» What is being asked:
Each record below should be returned word for word, with no pictures included.

» Records provided:
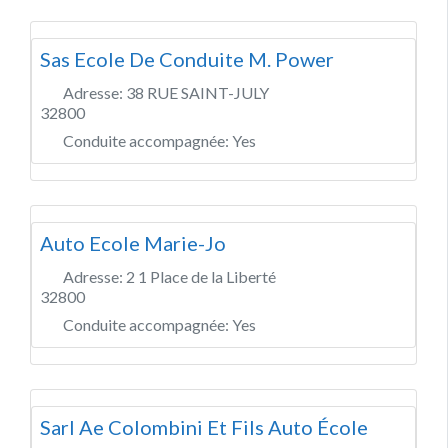
Sas Ecole De Conduite M. Power
Adresse:
38 RUE SAINT-JULY
32800
Conduite accompagnée:
Yes
Auto Ecole Marie-Jo
Adresse:
2 1 Place de la Liberté
32800
Conduite accompagnée:
Yes
Sarl Ae Colombini Et Fils Auto École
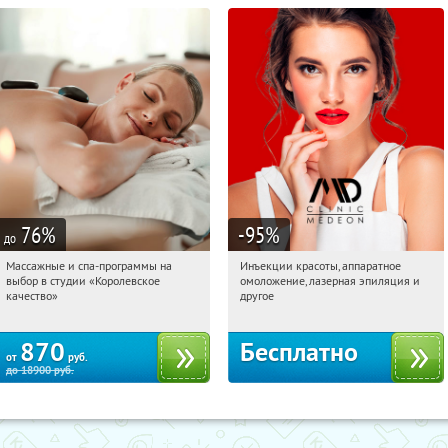
76
%
-95
%
до
Массажные и спа-программы на
Инъекции красоты, аппаратное
19:15:07
Купили:
4
19:15:07
Получили:
1613
выбор в студии «Королевское
омоложение, лазерная эпиляция и
Третьяковская
Таганская
качество»
другое
870
Бесплатно
от
руб.
до
18900
руб.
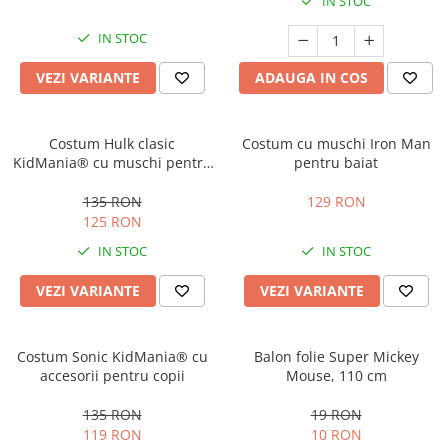
IN STOC
Costume Printi
Baloane latex
Costume Vrajitoare Copii
Pinata petreceri
IN STOC
Costume pentru Halloween
VEZI VARIANTE
ADAUGA IN COS
Costume Populare
Costum Hulk clasic
Costum cu muschi Iron Man
KidMania® cu muschi pentru
pentru baiat
baieti
135 RON
129 RON
125 RON
IN STOC
IN STOC
VEZI VARIANTE
VEZI VARIANTE
Costum Sonic KidMania® cu
Balon folie Super Mickey
accesorii pentru copii
Mouse, 110 cm
135 RON
19 RON
119 RON
10 RON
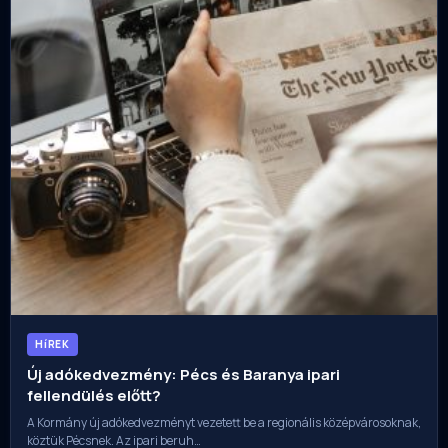
HíREK
Új adókedvezmény: Pécs és Baranya ipari
fellendülés előtt?
A Kormány új adókedvezményt vezetett be a regionális középvárosoknak,
köztük Pécsnek. Az ipari beruh…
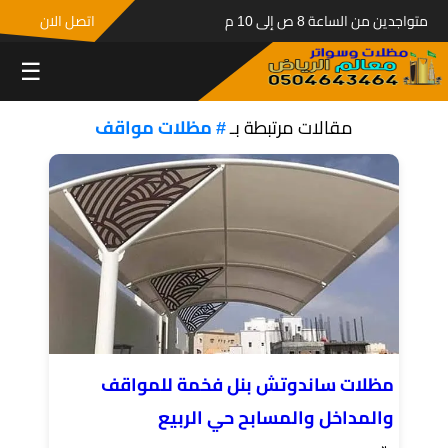
متواجدين من الساعة 8 ص إلى 10 م
اتصل الان
☰
مقالات مرتبطة بـ
# مظلات مواقف
مظلات ساندوتش بنل فخمة للمواقف
والمداخل والمسابح حي الربيع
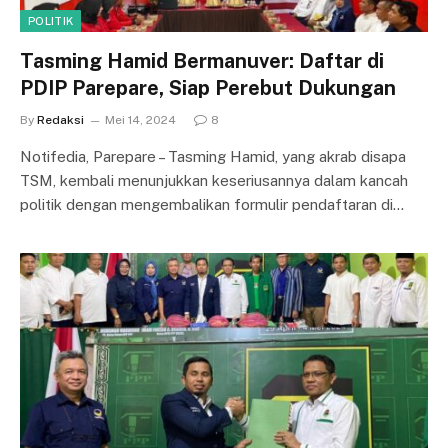
POLITIK
Tasming Hamid Bermanuver: Daftar di
PDIP Parepare, Siap Perebut Dukungan
By
Redaksi
Mei 14, 2024
8
Notifedia, Parepare – Tasming Hamid, yang akrab disapa
TSM, kembali menunjukkan keseriusannya dalam kancah
politik dengan mengembalikan formulir pendaftaran di…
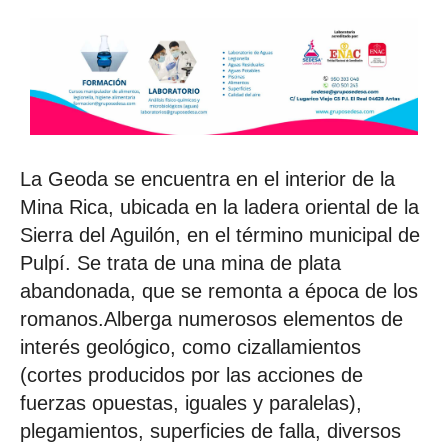
La Geoda se encuentra en el interior de la
Mina Rica, ubicada en la ladera oriental de la
Sierra del Aguilón, en el término municipal de
Pulpí. Se trata de una mina de plata
abandonada, que se remonta a época de los
romanos.Alberga numerosos elementos de
interés geológico, como cizallamientos
(cortes producidos por las acciones de
fuerzas opuestas, iguales y paralelas),
plegamientos, superficies de falla, diversos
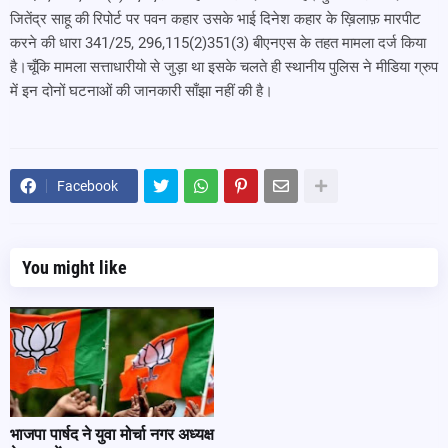
जितेंद्र साहू की रिपोर्ट पर पवन कहार उसके भाई दिनेश कहार के ख़िलाफ़ मारपीट
करने की धारा 341/25, 296,115(2)351(3) बीएनएस के तहत मामला दर्ज किया
है।चूँकि मामला सत्ताधारीयो से जुड़ा था इसके चलते ही स्थानीय पुलिस ने मीडिया ग्रुप
में इन दोनों घटनाओं की जानकारी साँझा नहीं की है।
Facebook
You might like
भाजपा पार्षद ने युवा मोर्चा नगर अध्यक्ष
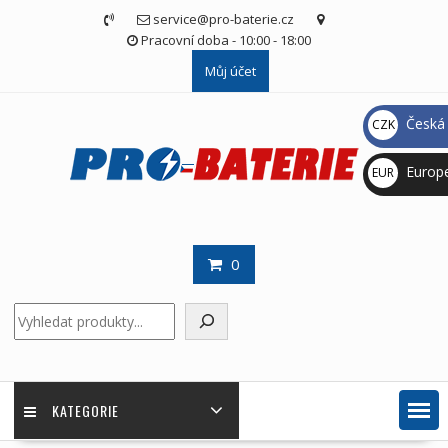
Skip
service@pro-baterie.cz
to
Pracovní doba - 10:00 - 18:00
content
Můj účet
Česká 
CZK
Kč
Europ
EUR
€
0
Hledat
KATEGORIE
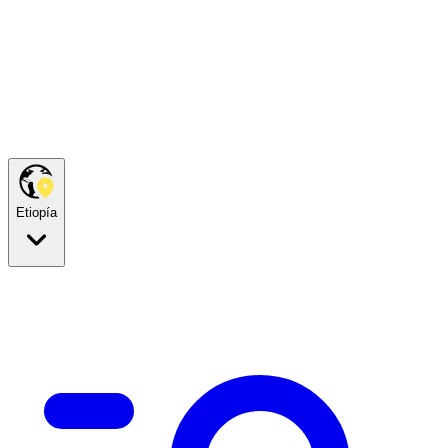
Etiopía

» Answer area:
Sas Ecole De Conduite M. Power
Adresse:
38 RUE SAINT-JULY
32800
Conduite accompagnée:
Yes
Auto Ecole Marie-Jo
Adresse:
2 1 Place de la Liberté
32800
Conduite accompagnée:
Yes
Sarl Ae Colombini Et Fils Auto École
76
%
-95
%
до
Массажные и спа-программы на
Инъекции красоты, аппаратное
19:15:07
Купили:
4
19:15:07
Получили:
1613
выбор в студии «Королевское
омоложение, лазерная эпиляция и
Третьяковская
Таганская
качество»
другое
870
Бесплатно
от
руб.
до
18900
руб.
IN STOC
Costume Printi
Baloane latex
Costume Vrajitoare Copii
Pinata petreceri
IN STOC
Costume pentru Halloween
VEZI VARIANTE
ADAUGA IN COS
Costume Populare
Costum Hulk clasic
Costum cu muschi Iron Man
KidMania® cu muschi pentru
pentru baiat
baieti
135 RON
129 RON
125 RON
IN STOC
IN STOC
VEZI VARIANTE
VEZI VARIANTE
Costum Sonic KidMania® cu
Balon folie Super Mickey
accesorii pentru copii
Mouse, 110 cm
135 RON
19 RON
119 RON
10 RON
HíREK
Új adókedvezmény: Pécs és Baranya ipari
fellendülés előtt?
A Kormány új adókedvezményt vezetett be a regionális középvárosoknak,
köztük Pécsnek. Az ipari beruh…
متواجدين من الساعة 8 ص إلى 10 م
اتصل الان
☰
مقالات مرتبطة بـ
# مظلات مواقف
مظلات ساندوتش بنل فخمة للمواقف
والمداخل والمسابح حي الربيع
POLITIK
Tasming Hamid Bermanuver: Daftar di
PDIP Parepare, Siap Perebut Dukungan
By
Redaksi
Mei 14, 2024
8
Notifedia, Parepare – Tasming Hamid, yang akrab disapa
TSM, kembali menunjukkan keseriusannya dalam kancah
politik dengan mengembalikan formulir pendaftaran di…
La Geoda se encuentra en el interior de la
Mina Rica, ubicada en la ladera oriental de la
Sierra del Aguilón, en el término municipal de
Pulpí. Se trata de una mina de plata
abandonada, que se remonta a época de los
romanos.Alberga numerosos elementos de
interés geológico, como cizallamientos
(cortes producidos por las acciones de
fuerzas opuestas, iguales y paralelas),
plegamientos, superficies de falla, diversos
जितेंद्र साहू की रिपोर्ट पर पवन कहार उसके भाई दिनेश कहार के ख़िलाफ़ मारपीट
करने की धारा 341/25, 296,115(2)351(3) बीएनएस के तहत मामला दर्ज किया
है।चूँकि मामला सत्ताधारीयो से जुड़ा था इसके चलते ही स्थानीय पुलिस ने मीडिया ग्रुप
में इन दोनों घटनाओं की जानकारी साँझा नहीं की है।
Facebook
You might like
भाजपा पार्षद ने युवा मोर्चा नगर अध्यक्ष
Skip
service@pro-baterie.cz
to
Pracovní doba - 10:00 - 18:00
content
Můj účet
Česká 
CZK
Kč
Europ
EUR
€
0
Hledat
KATEGORIE
Etiopía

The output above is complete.